Spike in Rates Dampens Loan Applications
A rise in interest rates last week may have prompted would-be refinancers and home buyers to pause. Mortgage applications—for both refinancings and home purchases—dropped 2.6 percent last week on a seasonally adjusted basis, the Mortgage Bankers Association reported Wednesday. Mortgage volume is now 10.5 percent lower than a year ago.
The 30-year fixed-rate mortgage rose to its highest level since April 2011 last week—a 4.86 percent average, MBA reports. The higher rates gave homeowners less incentive to refinance. Refinance volume dropped another 4 percent last week and is now at the lowest level since December 2000. Refinance applications are 27 percent lower than a year ago.

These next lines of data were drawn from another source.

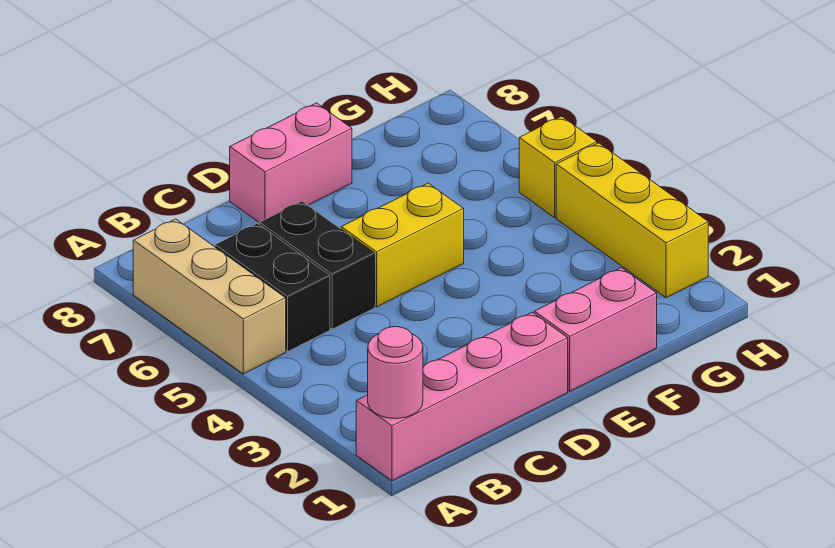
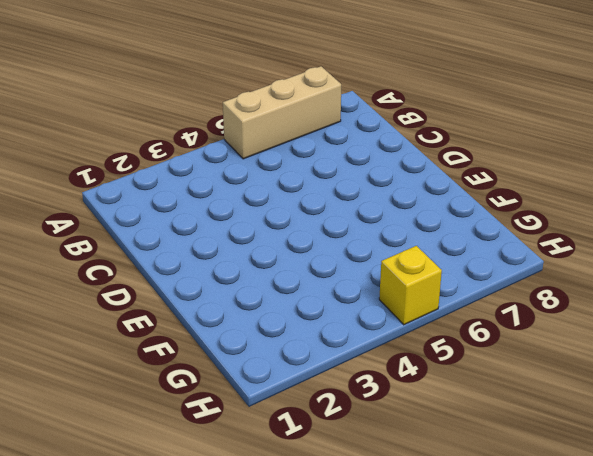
none -> pink 1x4 brick [356,312,568,481]
none -> black 1x2 brick [215,223,330,351]

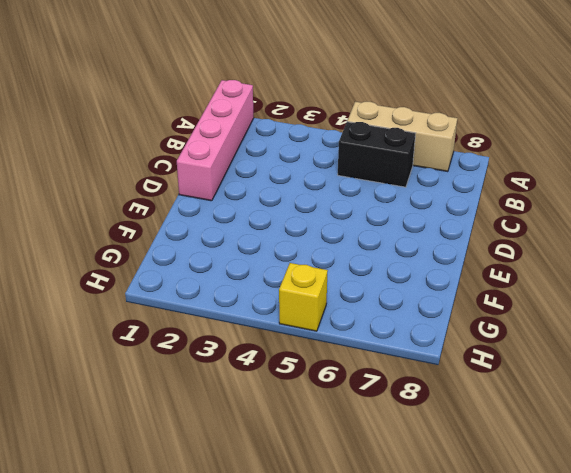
none -> black 1x2 brick [260,201,375,329]
none -> yellow 1x2 brick [341,183,464,307]

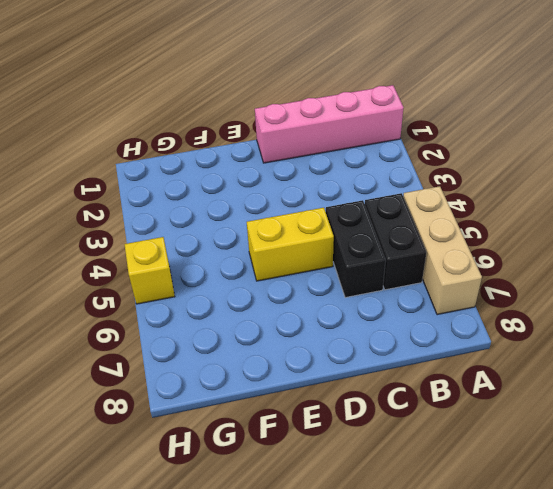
none -> pink 1x2 brick [230,103,352,223]
none -> pink 1x2 brick [534,268,657,391]

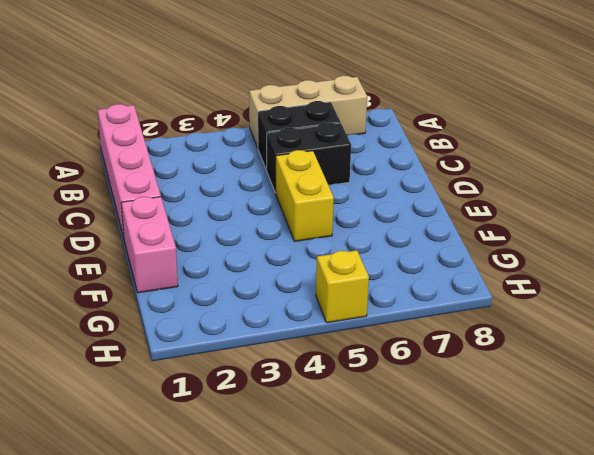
none -> pink 1x2 brick [230,103,352,223]
none -> yellow 1x3 brick [556,143,708,298]

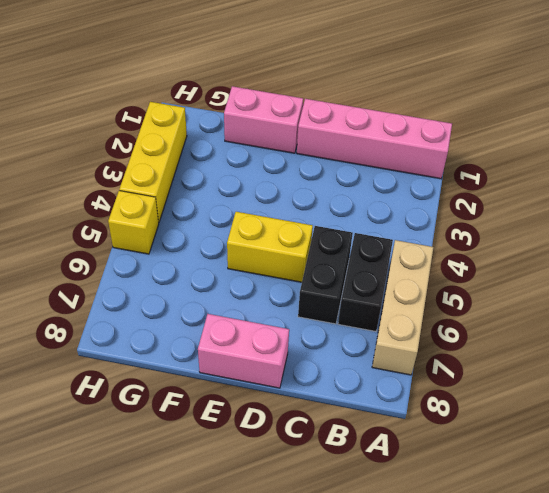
none -> pink 1x1 round brick [368,327,423,418]

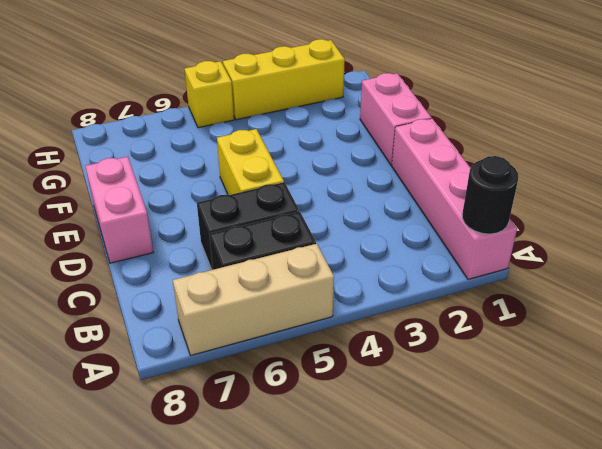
black 1x1 round brick [462,156,518,234] -> pink 1x1 round brick [368,327,423,418]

That’s caused lenders to put more weight behind their home-purchase business, but the higher rates—mixed with a severe shortage of homes for sale—appear to be limiting the buyer pool there, too. Mortgage applications to purchase a home dropped 2 percent for the week. However, volume is still 3 percent higher than a year ago.
“Purchase applications decreased over the week, while the average loan amount for purchase loans increased to over $320,000 after averaging around $317,000 for the past four weeks—likely a sign that inventory for lower-priced homes remains low and the mix is still skewed toward larger loan balances,” says Joel Kan, an MBA economist.